The reminders come after comments made by President Donald Trump while he was visiting Wilmington to declare the city a WWII Heritage City.
When asked by WECT’s Jon Evans if he trusted the state’s absentee by mail voting system, Trump suggested voters “check” that their mail ballot was counted by attempting to vote in person on Election Day.
“They will vote and then they are going to have to check their vote by going to the poll and voting that way because if it tabulates then they won’t be able to do that. So, let them send it in and let them go vote,” Trump said.
Doing that—attempting to vote after already sending back an absentee by mail ballot—is as much a crime in North Carolina as actually voting twice, explained state Attorney General Josh Stein.
“To go and try to vote a second time as a way to test the system is a felony in North Carolina. Do not do that. It’s a terrible idea,” he said in an interview Thursday afternoon.
White House Press Secretary Kayleigh McEnany said the president’s comments were made because he has concerns some absentee ballots won’t be counted, and claimed his comments were taken out of context.
“The President wants enfranchisement, not disenfranchisement, that’s his goal with the comments he made yesterday,” she said during a press briefing.

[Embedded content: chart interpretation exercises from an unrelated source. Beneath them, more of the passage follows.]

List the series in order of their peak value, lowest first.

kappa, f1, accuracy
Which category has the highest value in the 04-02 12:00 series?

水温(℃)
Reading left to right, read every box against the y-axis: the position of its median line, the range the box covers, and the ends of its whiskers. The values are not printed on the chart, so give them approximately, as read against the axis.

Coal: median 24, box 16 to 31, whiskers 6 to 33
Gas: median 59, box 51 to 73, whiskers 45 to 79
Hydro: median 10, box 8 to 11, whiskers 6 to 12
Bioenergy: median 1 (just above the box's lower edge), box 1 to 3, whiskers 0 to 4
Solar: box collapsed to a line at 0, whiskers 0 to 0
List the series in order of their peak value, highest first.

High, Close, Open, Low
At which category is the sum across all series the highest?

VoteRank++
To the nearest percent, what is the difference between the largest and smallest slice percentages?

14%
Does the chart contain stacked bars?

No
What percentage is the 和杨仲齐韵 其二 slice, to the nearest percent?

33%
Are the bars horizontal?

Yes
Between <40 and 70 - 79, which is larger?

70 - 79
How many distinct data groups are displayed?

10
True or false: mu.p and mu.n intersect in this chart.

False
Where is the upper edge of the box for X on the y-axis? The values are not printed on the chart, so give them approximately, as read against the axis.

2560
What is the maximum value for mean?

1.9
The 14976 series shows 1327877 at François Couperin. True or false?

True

But when presented with the entirety of Trump’s comments, Stein said what the president was advocating is still illegal.
“It’s a felony to vote twice in North Carolina,” he said, “and it was wrong for the President to tell people to do so.”
“It is illegal to vote twice in an election. N.C.G.S. § 163-275(7) makes it a Class I felony for a voter, ’with intent to commit a fraud to register or vote at more than one precinct or more than one time…in the same primary or election.’ Attempting to vote twice in an election or soliciting someone to do so also is a violation of North Carolina law,” said director Karen Brinson Bell in a statement.
The release also included reminders of how to properly ensure your mail ballot is counted, including utilizing the state’s new tracking system.
In particular, Bell said the state does not want voters going to the polls to check on their absentee ballots because of the coronavirus pandemic.
However, if there is an issue, voters should call their county board of elections.
A recipient of a by-mail ballot can also return that ballot in person to an early voting location or the board of elections if they are concerned about it arriving.
Stein said he fears the comments will have a chilling effect on voter confidence.
“It’s frankly incredibly discouraging the way he is trying to scare people away from vote-by-mail, which is an entirely legitimate way for people to cast a ballot,” he said, “and in North Carolina, it’s easy, safe and secure.”